A secretive New York tycoon is under fire for leaving a costly mess in Utah that taxpayers may have to clean up. This case involves MagCorp, famously, the nation's number one toxic air polluter.
The magnesium plant's owner has raised many eyebrows over the years. But federal and state regulators are shaking their heads in amazement at his maneuvering over a huge stretch of public land in Tooele County.
Through a maneuver in bankruptcy court, the controversial multi-millionaire seems to have washed his hands of responsibility for 84 square miles of cleanup.
News Specialist John Hollenhorst has details.
MagCorp's vast evaporation facility on public land near the Salt Flats has essentially been abandoned. 84 square miles of canals, equipment, and ponds full of waste salt.
Glenn Carpenter of the U.S. Bureau of Land Management says, "We have some impacts to the environment that I think are unacceptable, I know is unacceptable."
MagCorp is bankrupt. And yet 40 miles east, MagCorp's old magnesium plant continues operating. The plant has a new name, U.S. Magnesium. But indirectly it's the same owner, secretive New York enterpreneur, Ira Rennert.

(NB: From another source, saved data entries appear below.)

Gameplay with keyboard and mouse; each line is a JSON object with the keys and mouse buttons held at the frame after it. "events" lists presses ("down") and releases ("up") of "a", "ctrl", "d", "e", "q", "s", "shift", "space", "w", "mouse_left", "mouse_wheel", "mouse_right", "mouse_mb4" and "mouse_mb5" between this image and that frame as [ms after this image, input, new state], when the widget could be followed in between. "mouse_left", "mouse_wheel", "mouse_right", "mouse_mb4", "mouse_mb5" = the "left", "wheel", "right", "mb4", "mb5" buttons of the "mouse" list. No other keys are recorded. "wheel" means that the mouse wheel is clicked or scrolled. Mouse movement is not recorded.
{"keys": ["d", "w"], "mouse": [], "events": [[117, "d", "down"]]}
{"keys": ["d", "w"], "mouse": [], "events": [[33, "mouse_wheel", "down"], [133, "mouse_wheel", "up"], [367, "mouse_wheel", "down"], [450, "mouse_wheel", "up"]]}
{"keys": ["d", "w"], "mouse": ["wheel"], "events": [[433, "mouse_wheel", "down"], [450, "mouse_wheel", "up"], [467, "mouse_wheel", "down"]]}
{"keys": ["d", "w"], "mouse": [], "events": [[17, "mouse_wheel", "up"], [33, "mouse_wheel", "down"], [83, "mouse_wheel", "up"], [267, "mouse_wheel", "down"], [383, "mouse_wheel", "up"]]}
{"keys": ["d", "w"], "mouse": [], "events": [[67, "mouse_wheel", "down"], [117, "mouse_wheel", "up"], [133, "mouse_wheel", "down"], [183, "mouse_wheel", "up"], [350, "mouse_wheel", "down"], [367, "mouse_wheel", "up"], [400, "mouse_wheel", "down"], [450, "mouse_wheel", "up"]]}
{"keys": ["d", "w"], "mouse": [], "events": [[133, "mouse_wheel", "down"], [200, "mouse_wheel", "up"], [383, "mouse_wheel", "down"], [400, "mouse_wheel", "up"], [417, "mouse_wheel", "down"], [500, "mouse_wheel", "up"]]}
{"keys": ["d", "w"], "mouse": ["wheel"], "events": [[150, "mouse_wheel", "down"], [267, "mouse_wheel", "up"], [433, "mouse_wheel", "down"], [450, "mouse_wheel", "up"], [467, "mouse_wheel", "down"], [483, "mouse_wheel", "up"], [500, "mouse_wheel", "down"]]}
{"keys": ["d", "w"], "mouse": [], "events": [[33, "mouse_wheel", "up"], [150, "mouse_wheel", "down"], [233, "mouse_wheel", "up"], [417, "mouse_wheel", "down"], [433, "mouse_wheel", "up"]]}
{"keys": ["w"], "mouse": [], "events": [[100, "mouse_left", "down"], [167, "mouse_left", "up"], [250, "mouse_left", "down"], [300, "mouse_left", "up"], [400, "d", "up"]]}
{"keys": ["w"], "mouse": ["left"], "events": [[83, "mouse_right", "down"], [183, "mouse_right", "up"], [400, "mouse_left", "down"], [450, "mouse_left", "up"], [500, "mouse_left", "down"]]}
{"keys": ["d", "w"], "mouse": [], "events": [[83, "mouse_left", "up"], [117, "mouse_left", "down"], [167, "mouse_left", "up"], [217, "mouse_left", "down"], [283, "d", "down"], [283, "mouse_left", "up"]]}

With the blessing of the bankruptcy court, Rennert has essentially washed his hands of responsibility for a multi-million dollar reclamation project on public land.
"They seem in this case to have trumped environmental laws, which is not supposed to happen," says Mary Ann Wright of the Utah Division of Oil, Gas, and Mining.
Maybe you've heard of Ira Rennert. Or his house. For the last four years he's made waves on Long Island, building an enormous residence said to be worth 100-million dollars.
In regard to the evaporation ponds, his personal fortune now seems untouchable. Here's how it worked: After MagCorp filed bankruptcy, there was open bidding for the plant in bankruptcy court. Another Rennert company bought it. Bought the plant, that is. But not the ponds. They bought the assets without buying the liability to taxpayers.
Carpenter says, "By us having to shoulder the responsibility to take care of this mess, have the people been taken for a ride? You bet!"
Rennert never speaks to the media. But a MagCorp lawyer did. Joseph Smolinsky says the government pushed MagCorp to bankruptcy by insisting on an expensive reclamation bond, and by frivolously seeking millions in unpaid royalties. The bankruptcy worked the way it's supposed to, the lawyer says, limiting the liability of a corporate investor.
"It's to encourage entrepreneurship and investment, by allowing parties to invest in business enterprises without risk that their personal assets would be at risk," Smolinsky says.
"I don't like that mining gets a bac, black eye from this sort of thing," Wright says. "Because other mine owners in Utah don't behave this way."
Carpenter says, "Legally probably going to have to wrestle with himself. And I hope he does."
In a separate battle, the federal government is seeking hundreds of millions of dollars in damages to the environment near the plant itself. In that case, they're pursuing the money from Rennert, not the plant.